DATA RECORDS start
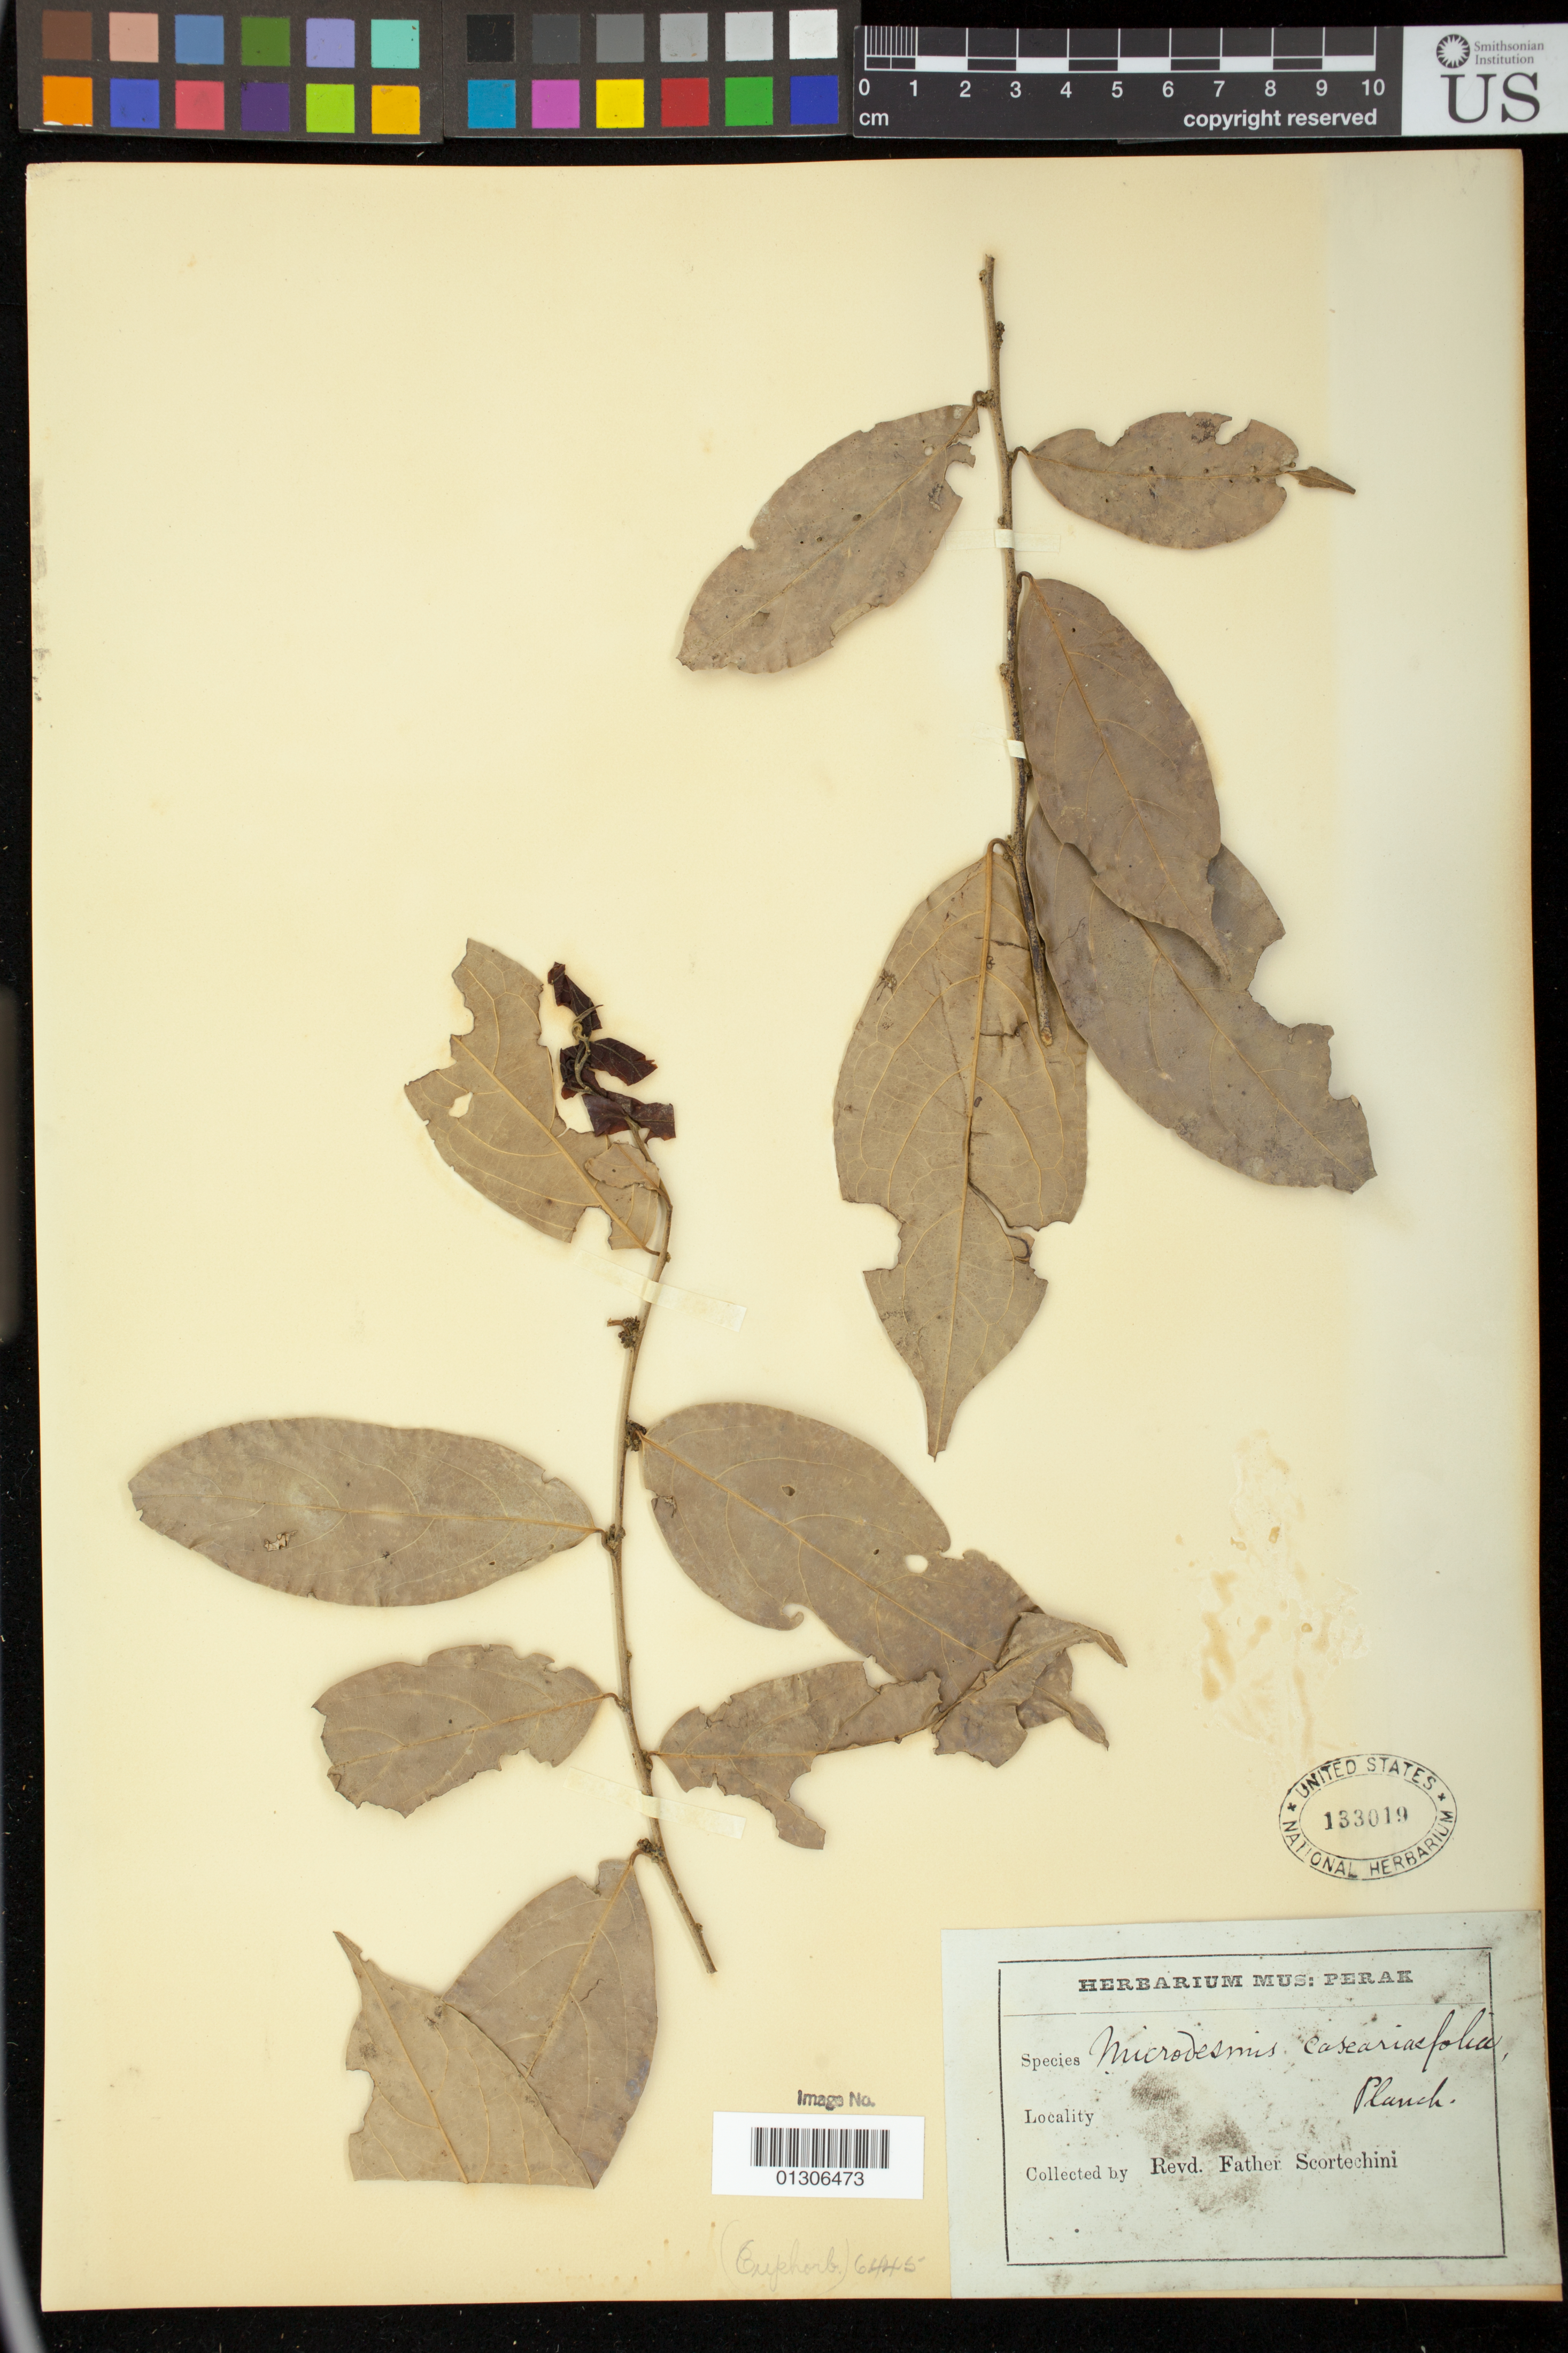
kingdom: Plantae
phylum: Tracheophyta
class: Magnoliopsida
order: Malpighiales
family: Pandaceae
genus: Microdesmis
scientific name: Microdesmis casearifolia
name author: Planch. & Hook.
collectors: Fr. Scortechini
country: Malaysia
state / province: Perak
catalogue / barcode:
DATA RECORDS end
DATA RECORDS start
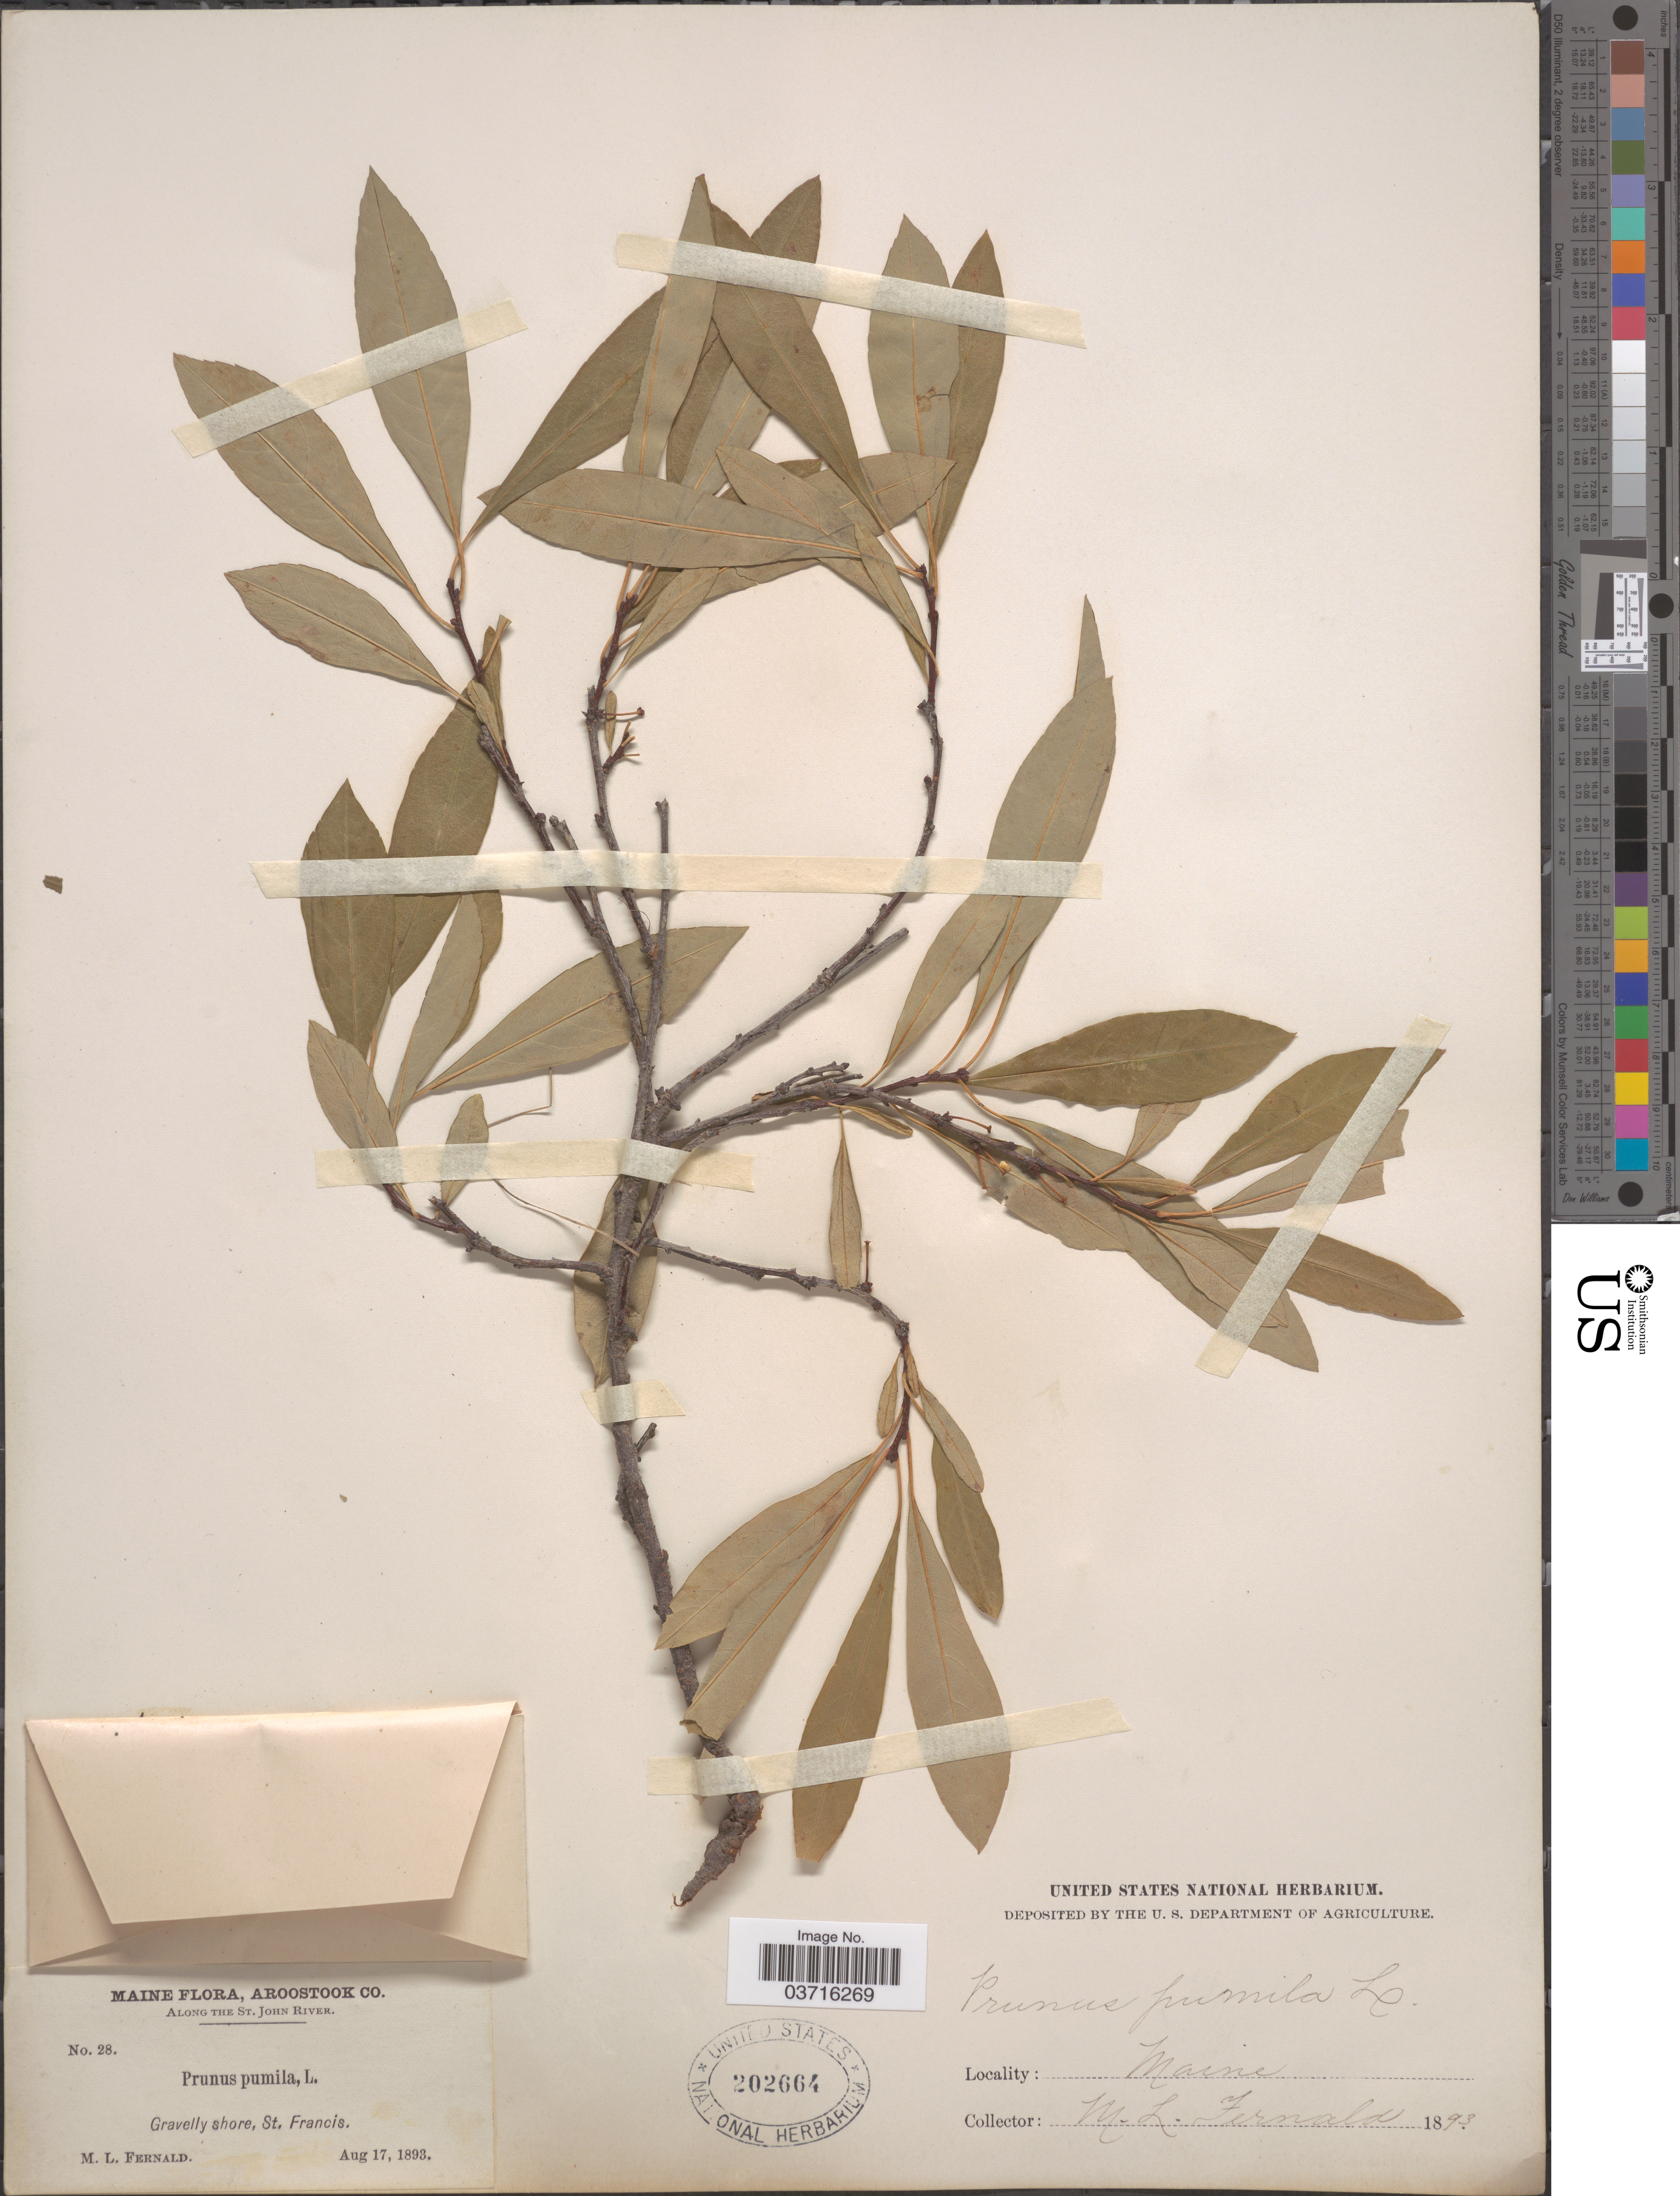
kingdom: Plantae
DATA RECORDS end
### WORK REQUIRED
Retype everything above from the line containing "class: Magnoliopsida" down to the line containing "state / province: Perak", with both of those lines included, and change nothing in them.

### IN RESPONSE
class: Magnoliopsida
order: Malpighiales
family: Pandaceae
genus: Microdesmis
scientific name: Microdesmis casearifolia
name author: Planch. & Hook.
collectors: Fr. Scortechini
country: Malaysia
state / province: Perak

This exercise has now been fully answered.